We have our own visualisation software at trampoline (which I did try on this data. It does fine), but I wanted something smaller and more stand alone. I’d heard people saying good things about IBM’s many eyes (in retrospect I may have to challenge them to duels for the sheer affrontery of this claim), so I thought I’d give it a go.

Let me start by saying that there is one single feature that would change my all encompassing burning loathing for Many Eyes into a mild dislike. It alleges to have the ability to let you edit data you have uploaded.

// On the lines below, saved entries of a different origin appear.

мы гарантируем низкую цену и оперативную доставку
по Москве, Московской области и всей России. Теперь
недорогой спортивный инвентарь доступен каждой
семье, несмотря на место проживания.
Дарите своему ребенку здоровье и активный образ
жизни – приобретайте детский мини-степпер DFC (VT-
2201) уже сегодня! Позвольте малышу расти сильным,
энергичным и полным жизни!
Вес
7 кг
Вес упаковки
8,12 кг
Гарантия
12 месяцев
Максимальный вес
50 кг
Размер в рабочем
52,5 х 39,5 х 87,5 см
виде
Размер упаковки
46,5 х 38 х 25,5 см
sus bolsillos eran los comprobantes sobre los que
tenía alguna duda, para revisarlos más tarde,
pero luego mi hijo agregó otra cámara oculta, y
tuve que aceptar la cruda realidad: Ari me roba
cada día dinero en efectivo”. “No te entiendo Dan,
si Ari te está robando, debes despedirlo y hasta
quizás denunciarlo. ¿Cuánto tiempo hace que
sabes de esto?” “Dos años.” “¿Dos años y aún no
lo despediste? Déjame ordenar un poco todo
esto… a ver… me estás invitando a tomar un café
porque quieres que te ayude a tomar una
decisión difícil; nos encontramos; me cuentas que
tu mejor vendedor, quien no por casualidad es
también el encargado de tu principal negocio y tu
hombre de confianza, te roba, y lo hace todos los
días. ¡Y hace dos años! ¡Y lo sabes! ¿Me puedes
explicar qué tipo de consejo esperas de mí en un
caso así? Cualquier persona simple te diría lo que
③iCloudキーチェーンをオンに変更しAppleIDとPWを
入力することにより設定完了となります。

Except that the button is disabled with the helpful tooltip “Editing of data is currently disabled”.

This renders the entire fucking site useless, because it takes what should be a trivial operation (editing the data you’ve uploaded to see how it changes the visualisation) into a massive ordeal. You need to create an entirely new dataset, label it, add it, recreate the visualisation…

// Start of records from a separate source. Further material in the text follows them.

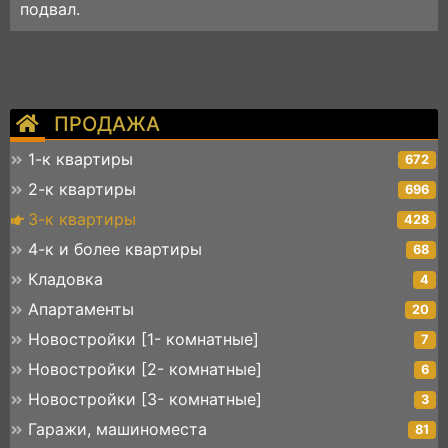
подвал.
ПРОДАЖА
1-к квартиры
672
2-к квартиры
696
3-к квартиры
428
4-к и более квартиры
68
Кладовка
4
Апартаменты
20
Новостройки [1- комнатные]
7
Новостройки [2- комнатные]
6
Новостройки [3- комнатные]
3
Гаражи, машиноместа
81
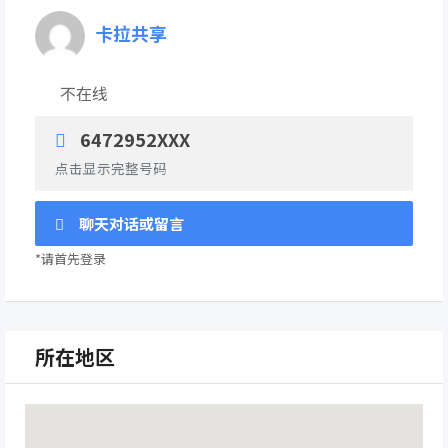
卡拉共享
不在线
6472952XXX
点击显示完整号码
聊天对话或留言
*请首先登录
所在地区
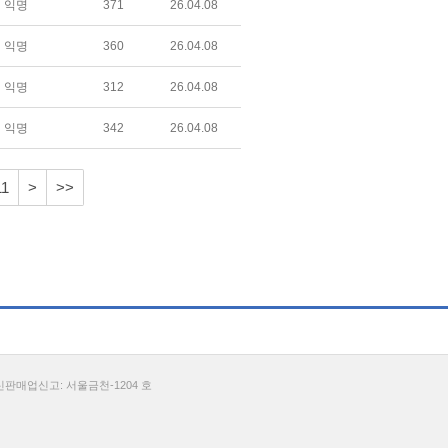
익명
371
26.04.08
익명
360
26.04.08
익명
312
26.04.08
익명
342
26.04.08
11
>
>>
통신판매업신고: 서울금천-1204 호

Fortunately recreating the visualisation isn’t that hard. After all, Many Eyes doesn’t actually give you any functionality with which to customise your visualisation (maybe it does for some of the others. It sure doesn’t for the network viewer).

So why did I need to tinker with the data? Isn’t it just a question of upload a data set, feed it into IBM’s magic happy wonderground of visualisation and go “Oooooh” at the pretty pictures?

Well, it sortof is.

Actually what it is is upload the data set, feed it into IBM’s magic happy wonderground of visualisation and go “Aaaaaaaargh” as my browser grinds to a halt and then crashes.

It’s understandable really. I did just try to feed their crapplet an entire one point six MEGA bytes of data (omgz).

Wait, no. That’s not understandable at all. In fact it’s completely shit. That corresponds to about 12K nodes and about 60K edges. This is *not* a particularly large number (metascope happily lays it out in a few tens of seconds). This is a goddamn data visualisation tool. The whole point of it is that you’re supposed to be able to feed it large amounts of data. At the very least it should tell you “Sorry, I was written by monkeys so probably can’t handle the not particularly large amount of data you have just fed me”.

So, I spent some time trying to prune the data down to a size many eyes could manage to not fail dismally at but where the graph was still large enough to be interesting. This was a hilarious process. Consider:

  • The only way to edit the data is to create an entirely new data set and recreate the visualisation.
  • The only way to determine that I’ve got too much is to observe that my browser crashes.

After about half a dozen iterations of this I decided enough was enough and declared many eyes to be an unusable piece of shite that was not worth my time. Life’s too short for bad software.